Recollections of large tumors
Blog Author: George Szasz, CM, MDPosted: Monday, March 27, 2017 - 17:06
A recent article in the National Post reported that doctors in Pennsylvania removed an ovarian cyst from a woman who weighed 159 kg. The cyst weighed 64 kg, and the woman now weighs less than 68 kg. While reading the article I experienced a feeling of déjà vu. I remembered that way back in the early 1960s my senior partner, Dr McNeill, had received a letter from a funeral director. At a morticians’ conference in Victoria a question had come up about how large a tumor could grow. The funeral director who wrote the letter vaguely remembered a newspaper report from the mid-1940s about a woman who had a tumor that weighed over 45 kg removed from her abdomen at the North Vancouver Hospital and asked if Dr McNeill could verify that. As it happened, Dr McNeill was the one who had removed the tumor, which was actually a huge ovarian cyst. The patient weighed 94 kg before the operation and 47 kg after. The event was reported in the local papers and even in Time Magazine. Dr McNeill later said that all the coverage helped him establish his fledgling practice in North Vancouver.

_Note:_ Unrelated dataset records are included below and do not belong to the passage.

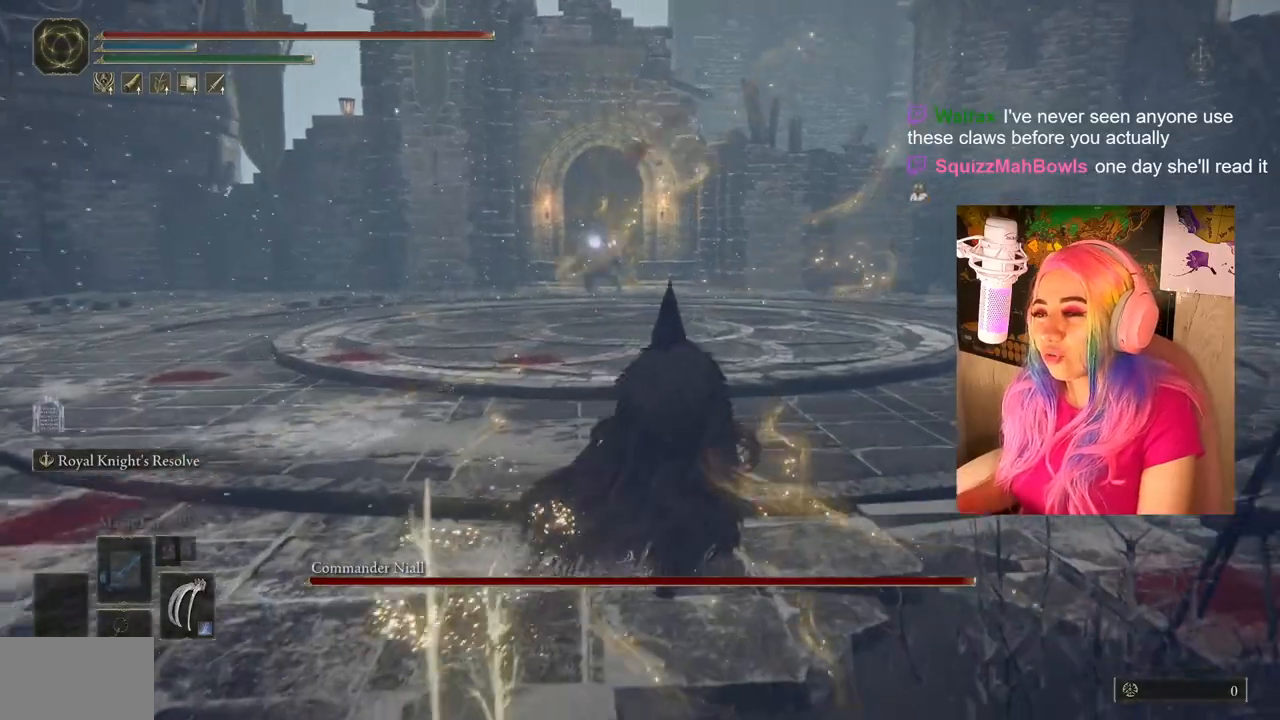
{"buttons": ["CIRCLE"], "left_stick": "up", "right_stick": "center", "events": [[150, "CIRCLE", "down"]]}
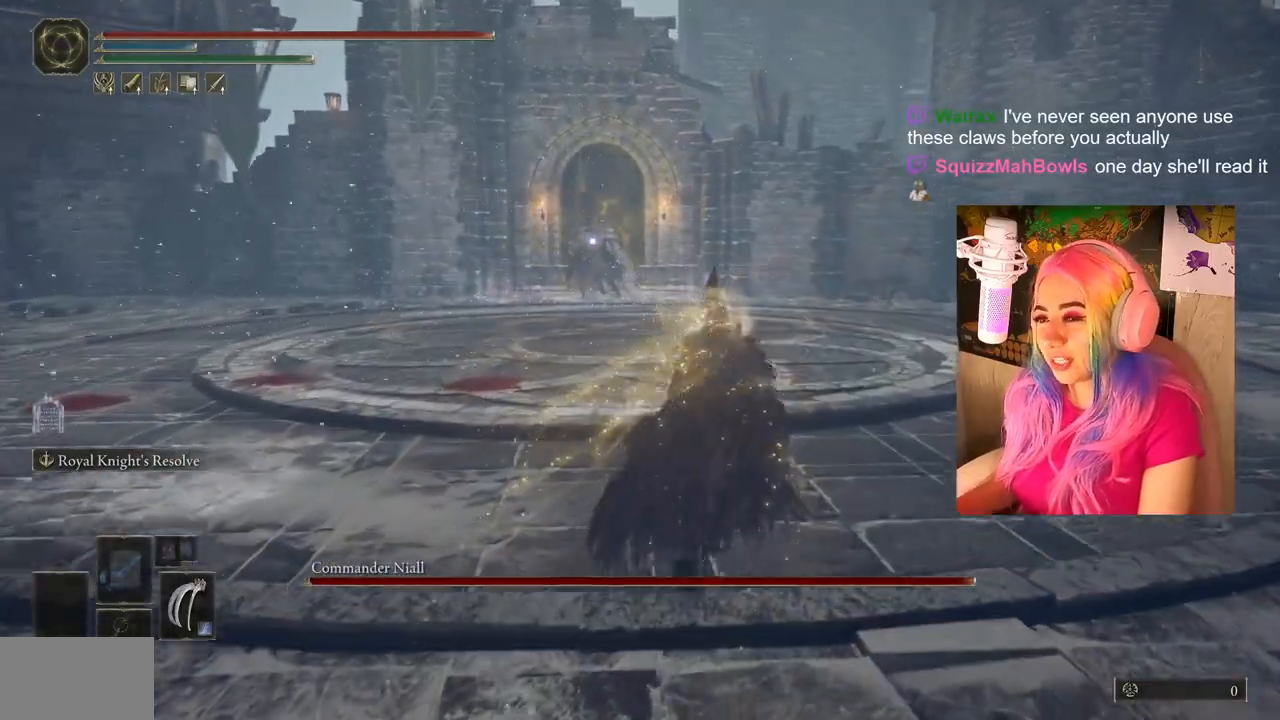
{"buttons": ["CIRCLE"], "left_stick": "up", "right_stick": "center", "events": [[67, "CIRCLE", "up"], [217, "right_stick", "down-left"], [233, "R3", "down"], [367, "R3", "up"], [367, "right_stick", "center"], [500, "CIRCLE", "down"]]}
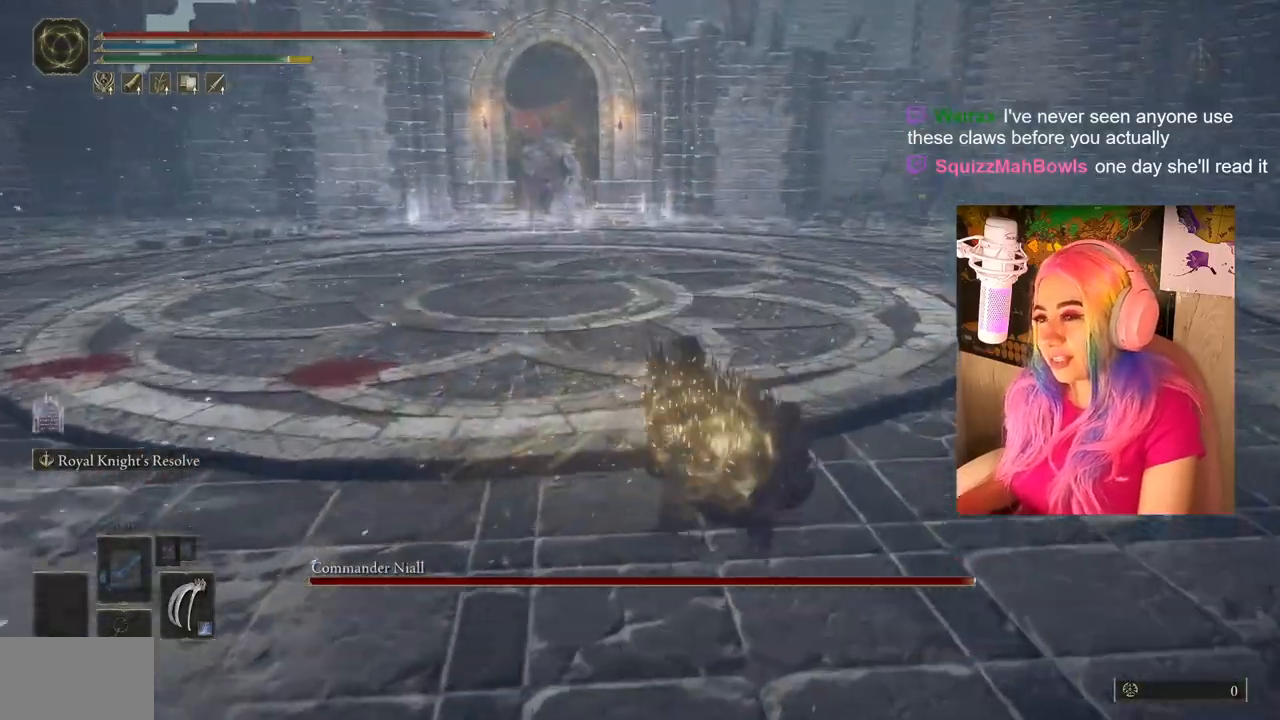
{"buttons": ["CIRCLE"], "left_stick": "up", "right_stick": "center", "events": []}
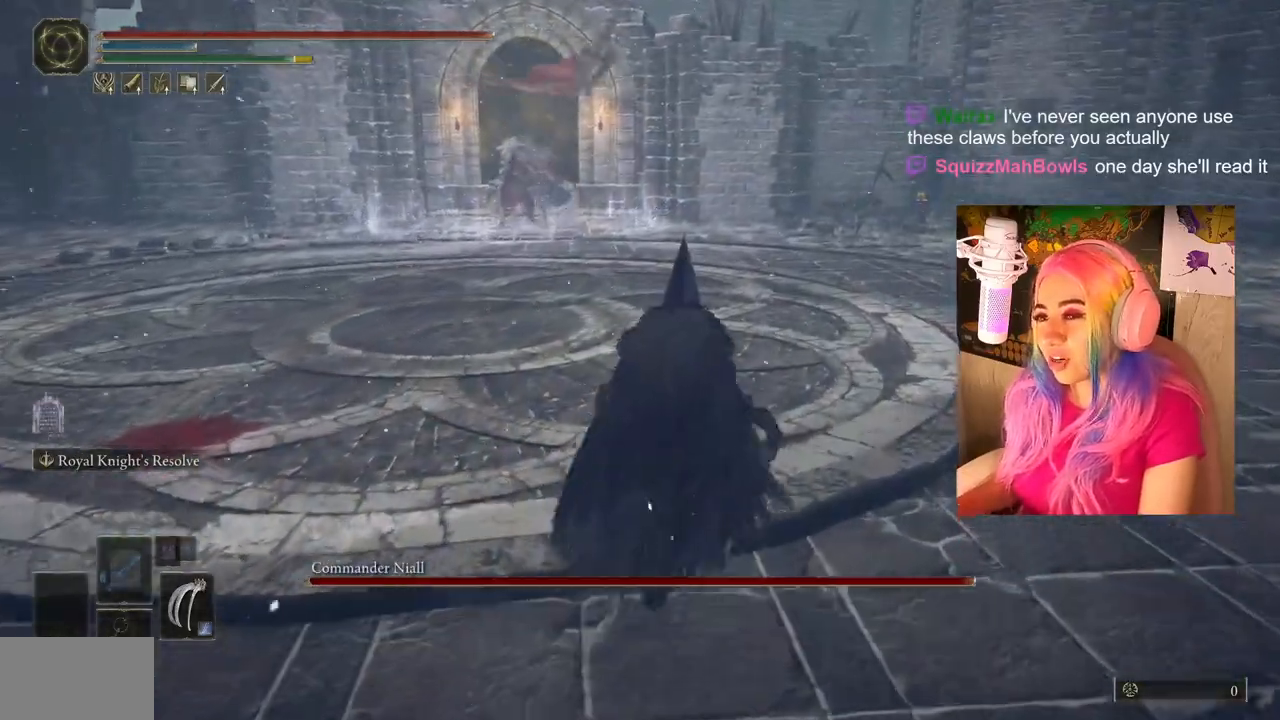
{"buttons": ["CIRCLE"], "left_stick": "up", "right_stick": "center", "events": []}
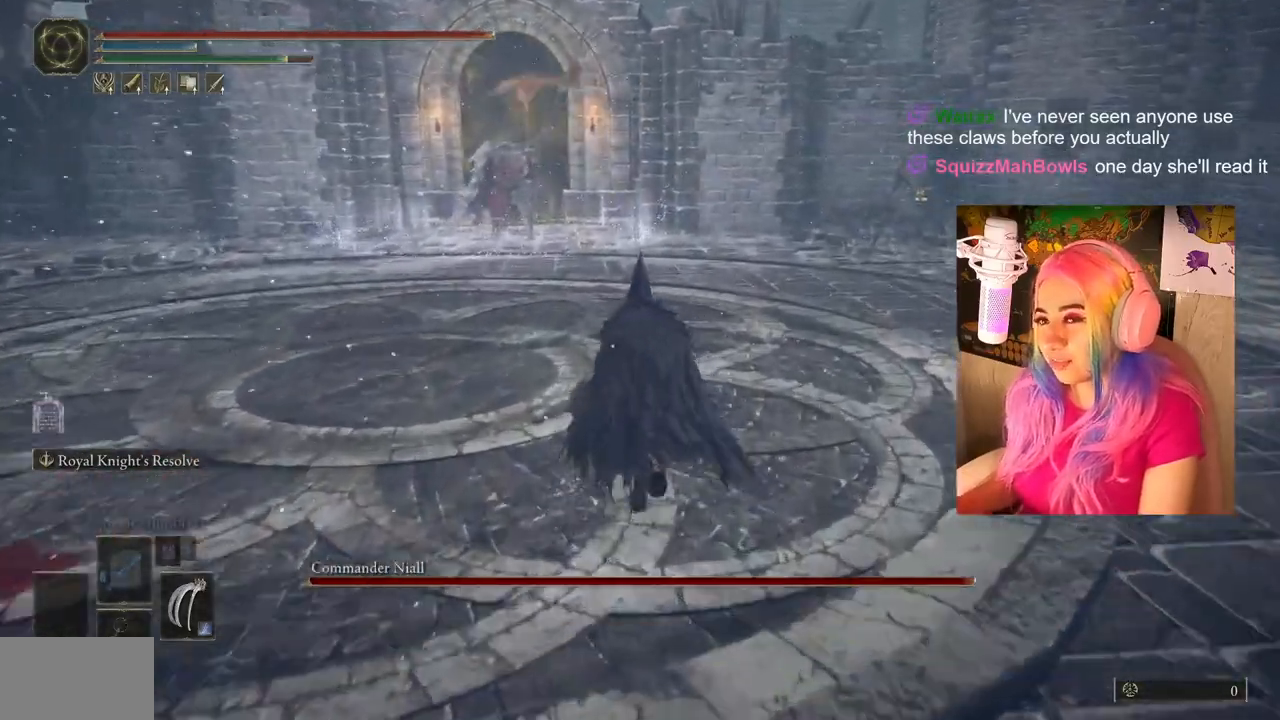
{"buttons": ["CIRCLE"], "left_stick": "up", "right_stick": "center", "events": []}
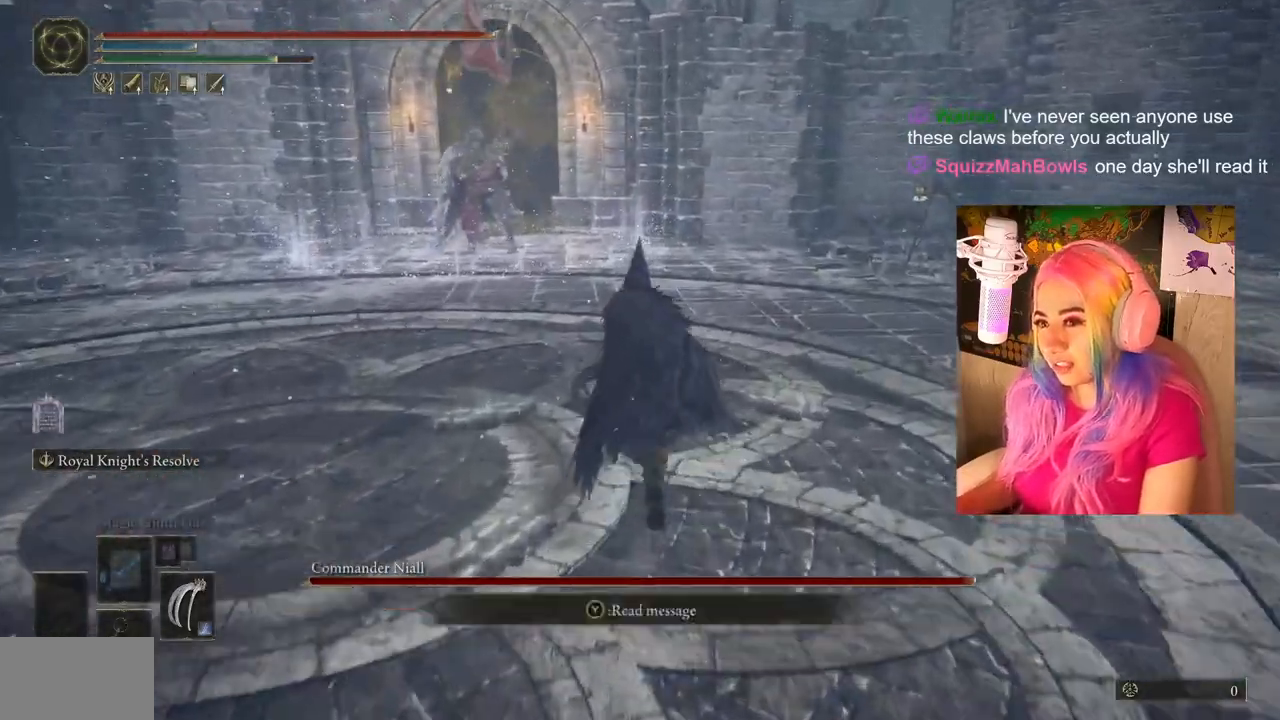
{"buttons": ["CIRCLE"], "left_stick": "up", "right_stick": "center", "events": []}
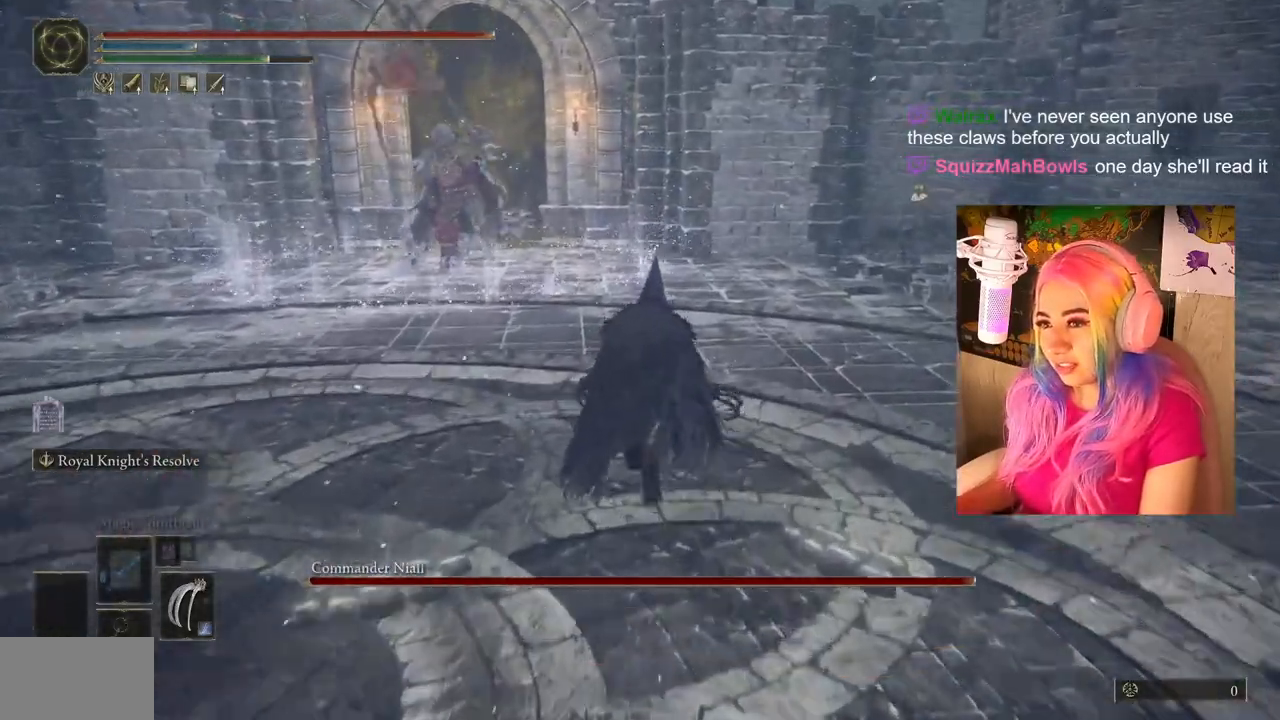
{"buttons": [], "left_stick": "up", "right_stick": "center", "events": [[450, "CIRCLE", "up"]]}
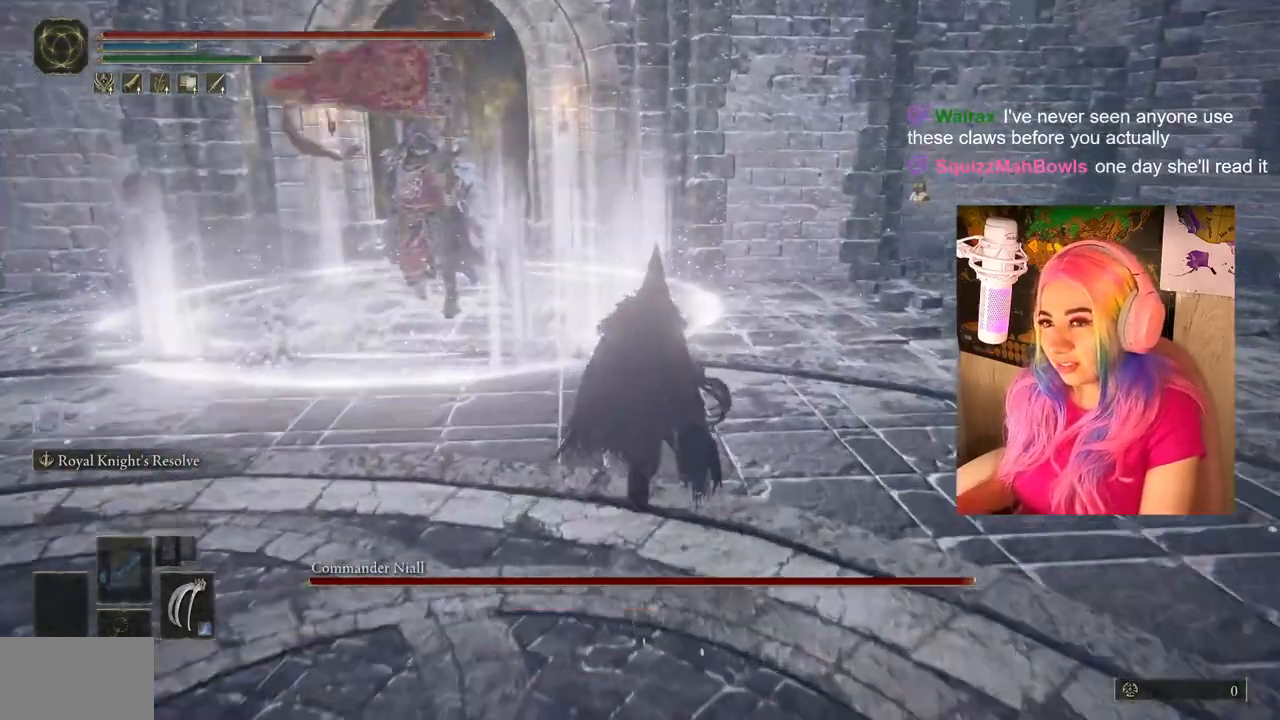
{"buttons": [], "left_stick": "up", "right_stick": "center", "events": [[217, "R3", "down"], [217, "right_stick", "up-right"], [300, "R3", "up"], [400, "right_stick", "center"]]}
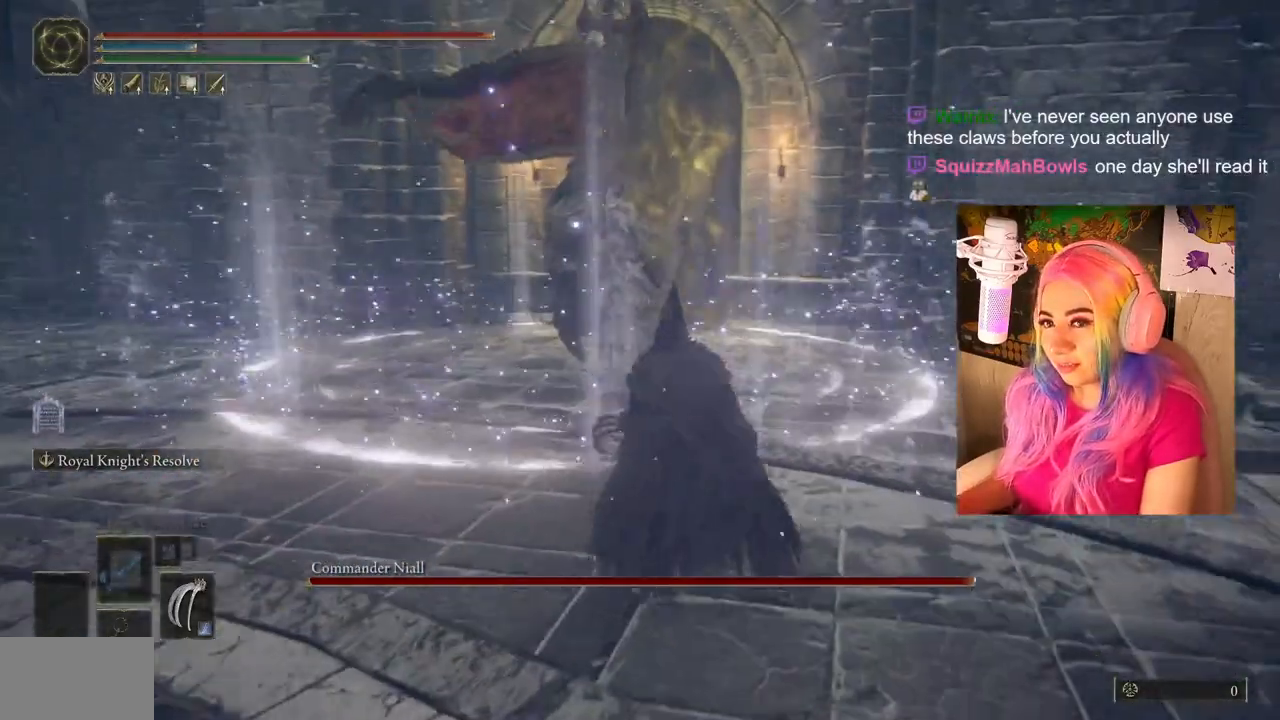
{"buttons": [], "left_stick": "up-right", "right_stick": "center", "events": [[117, "left_stick", "up-right"], [250, "R3", "down"], [350, "right_stick", "right"], [383, "R3", "up"], [483, "right_stick", "center"]]}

Reading the National Post article and recalling Dr McNeill’s anecdote, I became curious about other such surgeries in Canada. To my surprise I found that the removal of an ovarian cyst was one of the first reported abdominal surgeries in this country. It was carried out by Dr Abraham Groves (1847–1935). Dr Groves, a graduate of the Toronto School of Medicine (1870), was a country doctor with 3 years of practice behind him when a 40-year-old woman with a large tumor in her abdomen presented herself. Tapping yielded some 15 litres of fluid and further aspirations provided only transient relief. Dr Groves operated on her on 5 May 1874 without any training in surgery and without ever having seen the abdomen of a living human opened surgically. Six other doctors were present, none of whom had ever seen an abdomen opened on a living person. Dr Groves taught himself the principles of antiseptic surgery and anesthesia. Following Listerian principles, the instruments were boiled, and carbolized catgut sutures were used along with dressings saturated with solutions of carbolic acid. The patient survived.
Dr Grove’s accomplishments as a pioneer Ontario surgeon are written about by Dr W.B. Spaulding, and Dr McNeill’s anecdote is featured in his semi-biographical book As Lovely as a Tree.
—George Szasz, CM, MD
Spaulding WB. Abraham Groves (1847-1935): A pioneer Ontario surgeon, sufficient unto himself. Can Bull Med Hist 1991;8:249-262.
McNeill CG. As lovely as a tree: My large tumor. Vancouver, BC: Privately Published by Blue House; 1993.
This posting has not been peer reviewed by the BCMJ Editorial Board.